Question

Given that l||m, what is the measure of angle r?

Solution

We can see that angle r and the 98° angle are alternate interior angles and therefore must be congruent. So the measure of angle r is 98°.

Question

Given that p || r, solve for x.

Solution

Since these angles are alternate interior angles, they must be congruent (in other words, equal to each other). So 2x+34=52. When I solve this equation, I find that x=9.

Question

In the following diagram, r || p || m and m∠4=117°. Name all the angles equal to 63°

Solution

If m∠4=117°, then m∠1=63° because ∠4 and ∠1 form a line together, which equals 180°. Therefore m∠2=63° because ∠2 and ∠1 are vertical angles (across from each other on an intersection) and therefore must be congruent. ∠2 and ∠8 are alternate interior angles, so they must be congruent. ∠6 and ∠8 are another pair of vertical angles that are congruent. And last but not least, ∠6 and ∠9 are another pair of alternate interior angles and, therefore, congruent.

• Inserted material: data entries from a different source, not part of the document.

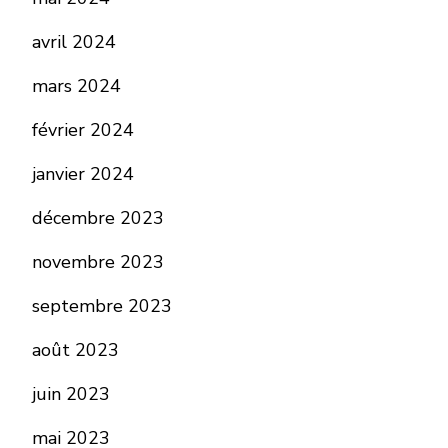
avril 2024
mars 2024
février 2024
janvier 2024
décembre 2023
novembre 2023
septembre 2023
août 2023
juin 2023
mai 2023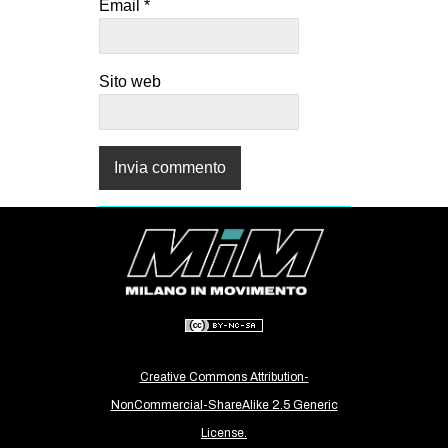
Email
*
Sito web
Creative Commons Attribution-
NonCommercial-ShareAlike 2.5 Generic
License.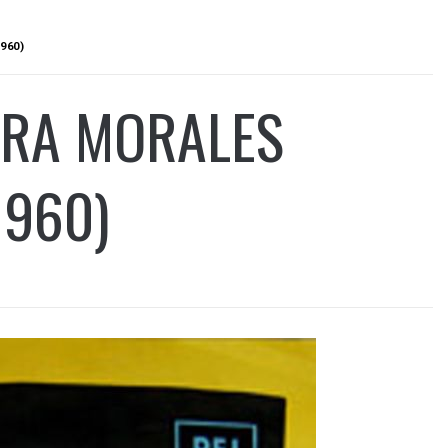
960)
ORA MORALES
1960)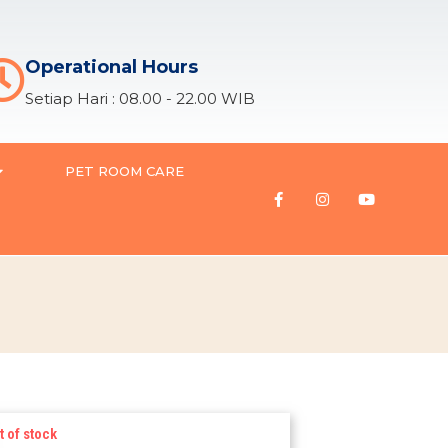
Operational Hours
Setiap Hari : 08.00 - 22.00 WIB
PET ROOM CARE
t of stock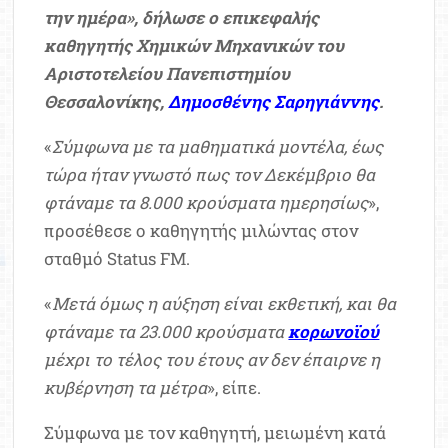
την ημέρα», δήλωσε ο επικεφαλής
καθηγητής Χημικών Μηχανικών του
Αριστοτελείου Πανεπιστημίου
Θεσσαλονίκης,
Δημοσθένης Σαρηγιάννης
.
«
Σύμφωνα με τα μαθηματικά μοντέλα, έως
τώρα ήταν γνωστό πως τον Δεκέμβριο θα
φτάναμε τα 8.000 κρούσματα ημερησίως
»,
προσέθεσε ο καθηγητής μιλώντας στον
σταθμό Status FM.
«
Μετά όμως η αύξηση είναι εκθετική, και θα
φτάναμε τα 23.000 κρούσματα
κορωνοϊού
μέχρι το τέλος του έτους αν δεν έπαιρνε η
κυβέρνηση τα μέτρα
», είπε.
Σύμφωνα με τον καθηγητή, μειωμένη κατά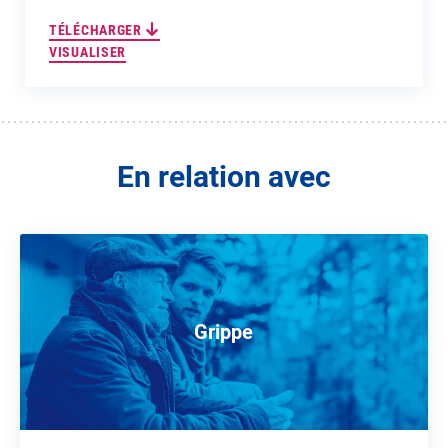
TÉLÉCHARGER
VISUALISER
En relation avec
Grippe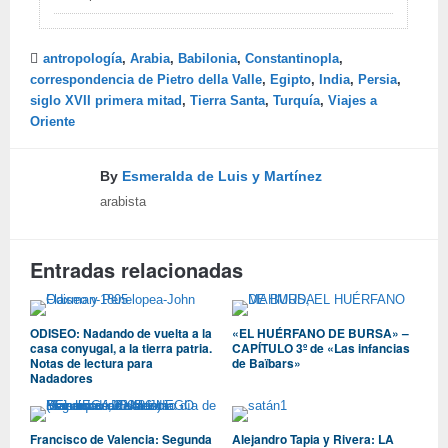
antropología
,
Arabia
,
Babilonia
,
Constantinopla
,
correspondencia de Pietro della Valle
,
Egipto
,
India
,
Persia
,
siglo XVII primera mitad
,
Tierra Santa
,
Turquía
,
Viajes a
Oriente
By
Esmeralda de Luis y Martínez
arabista
Entradas relacionadas
ODISEO: Nadando de vuelta a la
«EL HUÉRFANO DE BURSA» –
casa conyugal, a la tierra patria.
CAPÍTULO 3º de «Las infancias
Notas de lectura para
de Baïbars»
Nadadores
Francisco de Valencia: Segunda
Alejandro Tapia y Rivera: LA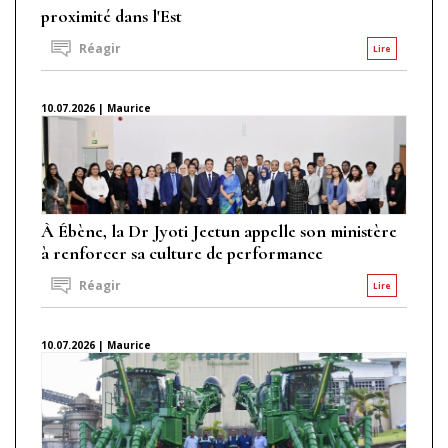
proximité dans l'Est
Réagir
Lire
10.07.2026 | Maurice
À Ébène, la Dr Jyoti Jeetun appelle son ministère
à renforcer sa culture de performance
Réagir
Lire
10.07.2026 | Maurice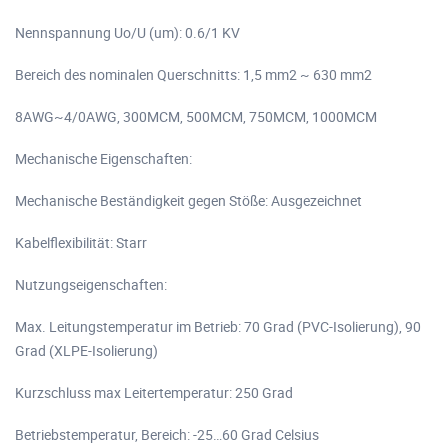
Nennspannung Uo/U (um): 0.6/1 KV
Bereich des nominalen Querschnitts: 1,5 mm2 ~ 630 mm2
8AWG~4/0AWG, 300MCM, 500MCM, 750MCM, 1000MCM
Mechanische Eigenschaften:
Mechanische Beständigkeit gegen Stöße: Ausgezeichnet
Kabelflexibilität: Starr
Nutzungseigenschaften:
Max. Leitungstemperatur im Betrieb: 70 Grad (PVC-Isolierung), 90
Grad (XLPE-Isolierung)
Kurzschluss max Leitertemperatur: 250 Grad
Betriebstemperatur, Bereich: -25…60 Grad Celsius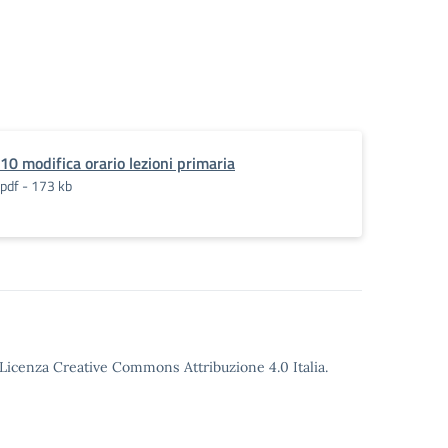
10 modifica orario lezioni primaria
pdf - 173 kb
o Licenza Creative Commons Attribuzione 4.0 Italia.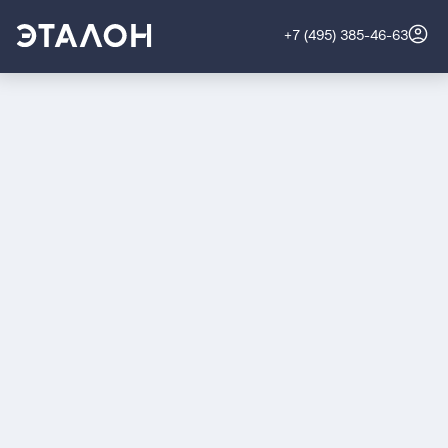
+7 (495) 385-46-63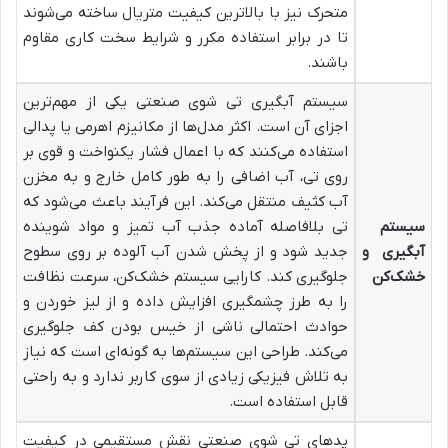
متحرک نیز با بالاترین کیفیت متریال ساخته می‌شوند
تا در برابر استفاده مکرر و شرایط سخت کاری مقاوم
باشند.
سیستم آبگیری تی شوی صنعتی یکی از مهم‌ترین
اجزای آن است. اکثر مدل‌ها از مکانیزم اهرمی یا پدالی
استفاده می‌کنند که با اعمال فشار یکنواخت و قوی بر
روی تی، آب اضافی را به طور کامل خارج و به مخزن
آب کثیف منتقل می‌کند. این فرآیند باعث می‌شود که
سیستم
تی بلافاصله آماده جذب آب تمیز و مواد شوینده
آبگیری و
جدید شود و از پخش شدن آب آلوده بر روی سطوح
خشک‌کن
جلوگیری کند. کارایی سیستم خشک‌کن، سرعت نظافت
را به طرز چشمگیری افزایش داده و از لیز خوردن و
حوادث احتمالی ناشی از خیس بودن کف جلوگیری
می‌کند. طراحی این سیستم‌ها به گونه‌ای است که نیاز
به تلاش فیزیکی زیادی از سوی کاربر ندارد و به راحتی
قابل استفاده است.
پدهای تی شوی صنعتی نقش مستقیمی در کیفیت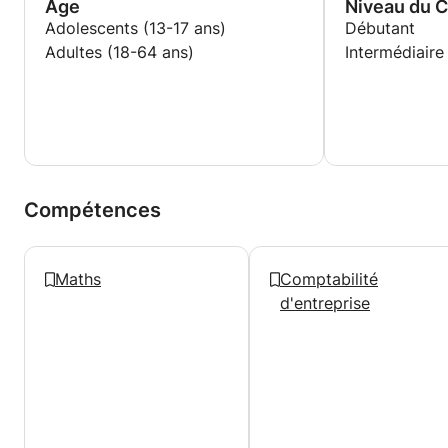
Age
Niveau du 
Adolescents (13-17 ans)
Débutant
Adultes (18-64 ans)
Intermédiaire
Compétences
Maths
Comptabilité
d'entreprise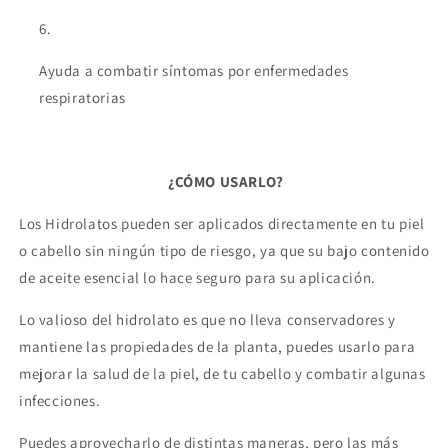
Ayuda a combatir síntomas por enfermedades
respiratorias
¿CÓMO USARLO?
Los Hidrolatos pueden ser aplicados directamente en tu piel
o cabello sin ningún tipo de riesgo, ya que su bajo contenido
de aceite esencial lo hace seguro para su aplicación.
Lo valioso del hidrolato es que no lleva conservadores y
mantiene las propiedades de la planta, puedes usarlo para
mejorar la salud de la piel, de tu cabello y combatir algunas
infecciones.
Puedes aprovecharlo de distintas maneras, pero las más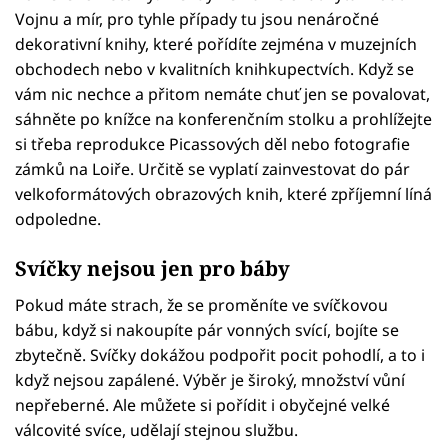
Vojnu a mír, pro tyhle případy tu jsou nenáročné
dekorativní knihy, které pořídíte zejména v muzejních
obchodech nebo v kvalitních knihkupectvích. Když se
vám nic nechce a přitom nemáte chuť jen se povalovat,
sáhněte po knížce na konferenčním stolku a prohlížejte
si třeba reprodukce Picassových děl nebo fotografie
zámků na Loiře. Určitě se vyplatí zainvestovat do pár
velkoformátových obrazových knih, které zpříjemní líná
odpoledne.
Svíčky nejsou jen pro báby
Pokud máte strach, že se proměníte ve svíčkovou
bábu, když si nakoupíte pár vonných svící, bojíte se
zbytečně. Svíčky dokážou podpořit pocit pohodlí, a to i
když nejsou zapálené. Výběr je široký, množství vůní
nepřeberné. Ale můžete si pořídit i obyčejné velké
válcovité svíce, udělají stejnou službu.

I cannot draw any conclusions about angles 10 through 18 because they are on a different transversal than the angle I was given. So angles 1, 2, 8, 6, and 9 are equal to 63°.

Question

In the figure below, l || m and x=50. What is z-y?

Solution

If x=50, then y=50 because they are alternate interior angles. Therefore, z is 130 because y and z form a line together, which is 180°. So z-y = 130 - 50 = 80.